(ASSIGNMENT) In the data below, how many lines contain the word "created"? Answer with the number alone.

(RECORDS TO USE)

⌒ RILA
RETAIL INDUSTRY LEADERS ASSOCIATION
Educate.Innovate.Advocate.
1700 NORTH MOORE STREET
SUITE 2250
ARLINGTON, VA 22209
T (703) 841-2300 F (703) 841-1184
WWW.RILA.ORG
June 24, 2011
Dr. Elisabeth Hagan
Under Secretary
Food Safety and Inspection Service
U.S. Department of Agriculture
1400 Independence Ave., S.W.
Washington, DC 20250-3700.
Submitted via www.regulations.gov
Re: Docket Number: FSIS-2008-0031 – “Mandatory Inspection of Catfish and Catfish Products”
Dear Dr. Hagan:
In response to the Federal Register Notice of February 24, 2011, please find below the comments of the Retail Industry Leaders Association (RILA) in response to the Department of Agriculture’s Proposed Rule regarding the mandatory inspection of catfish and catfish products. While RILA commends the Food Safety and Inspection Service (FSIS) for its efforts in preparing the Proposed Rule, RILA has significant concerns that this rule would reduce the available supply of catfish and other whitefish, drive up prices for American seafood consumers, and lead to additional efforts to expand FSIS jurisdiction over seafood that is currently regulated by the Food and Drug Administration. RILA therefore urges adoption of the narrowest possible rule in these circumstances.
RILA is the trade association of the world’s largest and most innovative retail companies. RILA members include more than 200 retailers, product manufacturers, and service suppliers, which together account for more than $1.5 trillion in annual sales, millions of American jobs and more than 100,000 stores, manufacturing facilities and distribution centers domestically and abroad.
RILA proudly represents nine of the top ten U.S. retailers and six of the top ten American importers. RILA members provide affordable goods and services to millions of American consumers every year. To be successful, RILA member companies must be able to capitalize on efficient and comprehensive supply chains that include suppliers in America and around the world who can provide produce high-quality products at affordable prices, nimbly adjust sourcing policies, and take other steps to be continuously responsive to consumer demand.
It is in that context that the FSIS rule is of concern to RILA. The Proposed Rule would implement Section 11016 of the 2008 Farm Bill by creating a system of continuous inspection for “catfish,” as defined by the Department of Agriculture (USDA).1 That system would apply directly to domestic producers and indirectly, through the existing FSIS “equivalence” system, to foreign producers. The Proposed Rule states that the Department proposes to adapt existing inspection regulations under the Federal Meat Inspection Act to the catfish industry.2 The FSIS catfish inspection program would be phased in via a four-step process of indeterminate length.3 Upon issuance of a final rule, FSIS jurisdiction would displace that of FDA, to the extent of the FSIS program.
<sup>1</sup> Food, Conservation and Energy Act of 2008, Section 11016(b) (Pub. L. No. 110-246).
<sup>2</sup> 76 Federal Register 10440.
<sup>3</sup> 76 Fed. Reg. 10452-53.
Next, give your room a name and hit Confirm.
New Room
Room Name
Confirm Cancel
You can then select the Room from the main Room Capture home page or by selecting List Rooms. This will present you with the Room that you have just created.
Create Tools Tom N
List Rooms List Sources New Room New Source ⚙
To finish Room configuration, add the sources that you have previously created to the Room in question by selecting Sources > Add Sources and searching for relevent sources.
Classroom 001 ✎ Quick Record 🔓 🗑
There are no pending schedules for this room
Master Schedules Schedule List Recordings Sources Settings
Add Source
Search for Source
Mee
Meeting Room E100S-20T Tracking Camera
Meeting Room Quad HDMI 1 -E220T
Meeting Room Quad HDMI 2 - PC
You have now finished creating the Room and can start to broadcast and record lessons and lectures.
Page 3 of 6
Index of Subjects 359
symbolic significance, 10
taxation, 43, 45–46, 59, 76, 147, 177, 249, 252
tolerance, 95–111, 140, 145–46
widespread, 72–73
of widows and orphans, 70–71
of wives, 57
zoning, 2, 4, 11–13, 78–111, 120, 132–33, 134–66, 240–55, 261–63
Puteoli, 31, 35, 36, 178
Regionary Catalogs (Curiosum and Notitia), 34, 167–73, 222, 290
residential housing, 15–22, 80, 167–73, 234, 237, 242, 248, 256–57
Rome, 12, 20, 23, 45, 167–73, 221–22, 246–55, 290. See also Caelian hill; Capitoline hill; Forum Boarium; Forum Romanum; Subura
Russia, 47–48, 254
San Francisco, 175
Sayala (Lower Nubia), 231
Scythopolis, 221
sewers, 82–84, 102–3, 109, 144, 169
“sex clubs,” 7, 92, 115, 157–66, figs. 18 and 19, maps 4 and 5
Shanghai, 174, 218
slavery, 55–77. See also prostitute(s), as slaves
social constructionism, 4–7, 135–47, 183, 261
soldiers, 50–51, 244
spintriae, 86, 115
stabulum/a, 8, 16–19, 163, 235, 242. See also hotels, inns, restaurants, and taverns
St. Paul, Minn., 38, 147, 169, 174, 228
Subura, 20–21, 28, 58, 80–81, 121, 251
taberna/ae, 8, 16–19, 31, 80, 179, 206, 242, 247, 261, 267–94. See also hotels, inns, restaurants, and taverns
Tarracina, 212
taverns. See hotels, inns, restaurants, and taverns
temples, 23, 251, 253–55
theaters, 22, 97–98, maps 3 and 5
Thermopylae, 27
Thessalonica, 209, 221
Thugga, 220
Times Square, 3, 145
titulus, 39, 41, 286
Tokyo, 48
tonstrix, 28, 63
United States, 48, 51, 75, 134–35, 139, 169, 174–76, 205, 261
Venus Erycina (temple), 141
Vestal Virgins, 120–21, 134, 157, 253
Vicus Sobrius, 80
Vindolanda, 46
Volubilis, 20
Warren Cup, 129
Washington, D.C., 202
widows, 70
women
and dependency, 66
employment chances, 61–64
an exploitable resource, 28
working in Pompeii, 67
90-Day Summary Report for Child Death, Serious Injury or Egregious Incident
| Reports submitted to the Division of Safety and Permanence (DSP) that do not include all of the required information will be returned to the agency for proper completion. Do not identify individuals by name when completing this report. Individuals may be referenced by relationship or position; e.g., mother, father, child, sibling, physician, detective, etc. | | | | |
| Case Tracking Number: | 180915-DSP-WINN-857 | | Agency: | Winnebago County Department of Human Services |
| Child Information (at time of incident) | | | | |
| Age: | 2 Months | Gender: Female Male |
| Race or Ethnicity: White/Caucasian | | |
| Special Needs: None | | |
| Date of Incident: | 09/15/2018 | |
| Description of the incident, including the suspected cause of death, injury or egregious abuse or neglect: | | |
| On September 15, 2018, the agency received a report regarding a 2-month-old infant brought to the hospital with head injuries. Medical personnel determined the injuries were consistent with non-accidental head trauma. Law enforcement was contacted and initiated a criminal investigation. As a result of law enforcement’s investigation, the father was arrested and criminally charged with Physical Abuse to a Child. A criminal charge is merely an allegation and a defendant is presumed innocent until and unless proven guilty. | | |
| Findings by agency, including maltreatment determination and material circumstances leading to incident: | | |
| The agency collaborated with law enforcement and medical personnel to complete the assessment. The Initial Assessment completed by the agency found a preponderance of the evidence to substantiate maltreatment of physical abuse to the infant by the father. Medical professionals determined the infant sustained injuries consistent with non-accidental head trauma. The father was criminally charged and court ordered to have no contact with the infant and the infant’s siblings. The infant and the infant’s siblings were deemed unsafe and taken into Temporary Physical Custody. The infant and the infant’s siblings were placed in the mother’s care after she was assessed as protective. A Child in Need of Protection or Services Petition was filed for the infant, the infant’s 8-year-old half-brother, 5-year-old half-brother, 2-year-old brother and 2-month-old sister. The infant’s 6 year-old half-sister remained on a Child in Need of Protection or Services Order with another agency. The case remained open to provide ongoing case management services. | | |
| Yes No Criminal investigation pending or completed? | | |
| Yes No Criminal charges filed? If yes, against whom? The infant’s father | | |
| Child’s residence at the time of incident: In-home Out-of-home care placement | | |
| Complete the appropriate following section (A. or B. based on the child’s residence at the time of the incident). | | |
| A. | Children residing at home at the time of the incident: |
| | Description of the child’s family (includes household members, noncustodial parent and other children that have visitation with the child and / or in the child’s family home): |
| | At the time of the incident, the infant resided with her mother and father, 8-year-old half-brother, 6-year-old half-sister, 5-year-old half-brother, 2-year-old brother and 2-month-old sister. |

(THE COMPLETED TASK) 2